Text block:
.....
You are viewing a plain text version of this content. The canonical link for it is here.
Posted to user@avro.apache.org by Joe Crobak <jo...@gmail.com> on 2011/05/05 19:29:57 UTC

resolving schemas in multiple avro data files

We've recently come across a situation where we have two data files with
different schemas that we'd like to process together using
GenericDatumReader.  One schema is promotable to the other, but not vice
versa.  We'd like to programmatically determine which of the schemas to use.
 I did a brief look through javadoc and tests, and I couldn't find any
examples of checking if one schema is promotable to the other.  Has anyone
else come across this?


For some context, we're considering patching AvroStorage [1] to remove the
assumption that all files have the same schema.  In our case, our schema has
evolved in that a field that was an int was promoted to a long.


Thanks,

Joe



[1] https://issues.apache.org/jira/browse/PIG-1748

Re: resolving schemas in multiple avro data files

Posted by Joe Crobak <jo...@gmail.com>.
> Such a method does not yet exist in Avro, but should not be difficult to
> add.  Please file an issue in Jira if this sounds of interest.
>
>
Thanks for the response -- I suspect you're right about the schema-superset
method. I've filed https://issues.apache.org/jira/browse/AVRO-816

Thanks,
Joe

Re: resolving schemas in multiple avro data files

Posted by Doug Cutting <cu...@apache.org>.
On 05/05/2011 10:29 AM, Joe Crobak wrote:
> We've recently come across a situation where we have two data files with
> different schemas that we'd like to process together using
> GenericDatumReader.  One schema is promotable to the other, but not vice
> versa.  We'd like to programmatically determine which of the schemas to
> use.  I did a brief look through javadoc and tests, and I couldn't find
> any examples of checking if one schema is promotable to the other.  Has
> anyone else come across this?
> 
> For some context, we're considering patching AvroStorage [1] to remove
> the assumption that all files have the same schema.  In our case, our
> schema has evolved in that a field that was an int was promoted to a long.
.....
Required action a: Recast the listing below as a JSON list of strings, one string per line, leaving out blank lines and the pictures. Cover only the stretch from the start of the listing through the line that contains "## Train 845".
.....
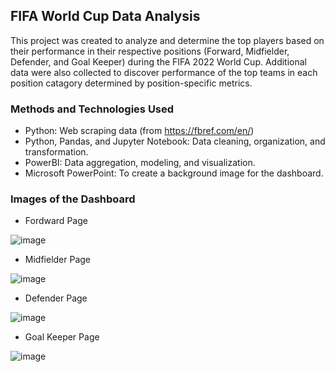 ## FIFA World Cup Data Analysis

This project was created to analyze and determine the top players based on their performance in their respective positions (Forward, Midfielder, Defender, and Goal Keeper) during the FIFA 2022 World Cup. Additional data were also collected to discover performance of the top teams in each position catagory determined by position-specific metrics.

### Methods and Technologies Used
* Python: Web scraping data (from https://fbref.com/en/)
* Python, Pandas, and Jupyter Notebook: Data cleaning, organization, and transformation.
* PowerBI: Data aggregation, modeling, and visualization.
* Microsoft PowerPoint: To create a background image for the dashboard.

### Images of the Dashboard

* Fordward Page
  
![image](https://github.com/e-senechal/WC22_Data_Analysis/assets/35364291/a2682b1e-6b17-4358-bca0-482fe44fa504) 

* Midfielder Page
  
![image](https://github.com/e-senechal/WC22_Data_Analysis/assets/35364291/a28f04d4-8683-4ded-b96b-24a0a52e2151)

* Defender Page
  
![image](https://github.com/e-senechal/WC22_Data_Analysis/assets/35364291/33e2e03b-0bd0-4f62-b761-d2f3637e3fa7)

* Goal Keeper Page
  
![image](https://github.com/e-senechal/WC22_Data_Analysis/assets/35364291/a2438abf-516c-4e72-a706-42181ade214b)
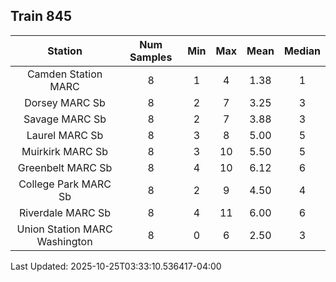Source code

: ## Train 845

| Station | Num Samples | Min | Max | Mean | Median |
| :-----: | :---------: | :-: | :-: | :--: | :----: |
| Camden Station MARC | 8 | 1 | 4 | 1.38 | 1 |
| Dorsey MARC Sb | 8 | 2 | 7 | 3.25 | 3 |
| Savage MARC Sb | 8 | 2 | 7 | 3.88 | 3 |
| Laurel MARC Sb | 8 | 3 | 8 | 5.00 | 5 |
| Muirkirk MARC Sb | 8 | 3 | 10 | 5.50 | 5 |
| Greenbelt MARC Sb | 8 | 4 | 10 | 6.12 | 6 |
| College Park MARC Sb | 8 | 2 | 9 | 4.50 | 4 |
| Riverdale MARC Sb | 8 | 4 | 11 | 6.00 | 6 |
| Union Station MARC Washington | 8 | 0 | 6 | 2.50 | 3 |


Last Updated: 2025-10-25T03:33:10.536417-04:00
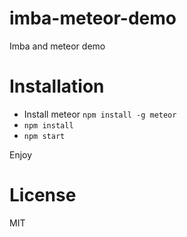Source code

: # imba-meteor-demo
Imba and meteor demo


# Installation
- Install meteor `npm install -g meteor`
- `npm install`
- `npm start`

Enjoy

# License
MIT
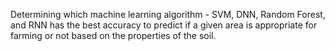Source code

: Determining which machine learning algorithm - SVM, DNN, Random Forest, and RNN has the best accuracy
to predict if a given area is appropriate for farming or not based on the properties of the soil.
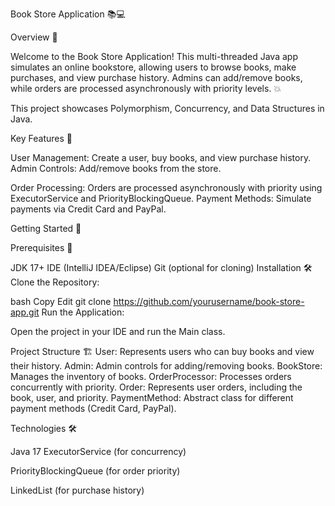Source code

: Book Store Application 📚💻

Overview 🚀

Welcome to the Book Store Application! This multi-threaded Java app simulates an online bookstore, allowing users to browse books, make purchases, and view purchase history. Admins can add/remove books, while orders are processed asynchronously with priority levels. 💥

This project showcases Polymorphism, Concurrency, and Data Structures in Java.

Key Features 🌟

User Management: Create a user, buy books, and view purchase history.
Admin Controls: Add/remove books from the store.

Order Processing: Orders are processed asynchronously with priority using ExecutorService and PriorityBlockingQueue.
Payment Methods: Simulate payments via Credit Card and PayPal.


Getting Started 🚀


Prerequisites 🔧

JDK 17+
IDE (IntelliJ IDEA/Eclipse)
Git (optional for cloning)
Installation 🛠️
Clone the Repository:

bash
Copy
Edit
git clone https://github.com/yourusername/book-store-app.git
Run the Application:

Open the project in your IDE and run the Main class.


Project Structure 🏗️
User: Represents users who can buy books and view their history.
Admin: Admin controls for adding/removing books.
BookStore: Manages the inventory of books.
OrderProcessor: Processes orders concurrently with priority.
Order: Represents user orders, including the book, user, and priority.
PaymentMethod: Abstract class for different payment methods (Credit Card, PayPal).

Technologies 🛠️

Java 17
ExecutorService (for concurrency)

PriorityBlockingQueue (for order priority)

LinkedList (for purchase history)



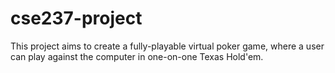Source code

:# cse237-project

This project aims to create a fully-playable virtual poker game, where a user can play against the computer in one-on-one Texas Hold'em.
.....
Required action b: Check each statement against the thread on resolving Avro schemas. Answer yes or no, and quote the words that decide it. (i) A field in the schema was changed from an int to a long. (ii) The thread says Avro already provides a method for this check. (iii) Each of the two schemas can be promoted to the other.

Your response a:
[
  " ## FIFA World Cup Data Analysis",
  "This project was created to analyze and determine the top players based on their performance in their respective positions (Forward, Midfielder, Defender, and Goal Keeper) during the FIFA 2022 World Cup. Additional data were also collected to discover performance of the top teams in each position catagory determined by position-specific metrics.",
  "### Methods and Technologies Used",
  "* Python: Web scraping data (from https://fbref.com/en/)",
  "* Python, Pandas, and Jupyter Notebook: Data cleaning, organization, and transformation.",
  "* PowerBI: Data aggregation, modeling, and visualization.",
  "* Microsoft PowerPoint: To create a background image for the dashboard.",
  "### Images of the Dashboard",
  "* Fordward Page",
  "![image](https://github.com/e-senechal/WC22_Data_Analysis/assets/35364291/a2682b1e-6b17-4358-bca0-482fe44fa504) ",
  "* Midfielder Page",
  "![image](https://github.com/e-senechal/WC22_Data_Analysis/assets/35364291/a28f04d4-8683-4ded-b96b-24a0a52e2151)",
  "* Defender Page",
  "![image](https://github.com/e-senechal/WC22_Data_Analysis/assets/35364291/33e2e03b-0bd0-4f62-b761-d2f3637e3fa7)",
  "* Goal Keeper Page",
  "![image](https://github.com/e-senechal/WC22_Data_Analysis/assets/35364291/a2438abf-516c-4e72-a706-42181ade214b)",
  "Source code",
  ": ## Train 845"
]

Your response b:
(i) Yes: "a field that was an int was promoted to a long."
(ii) No: "Such a method does not yet exist in Avro"
(iii) No: "One schema is promotable to the other, but not vice versa."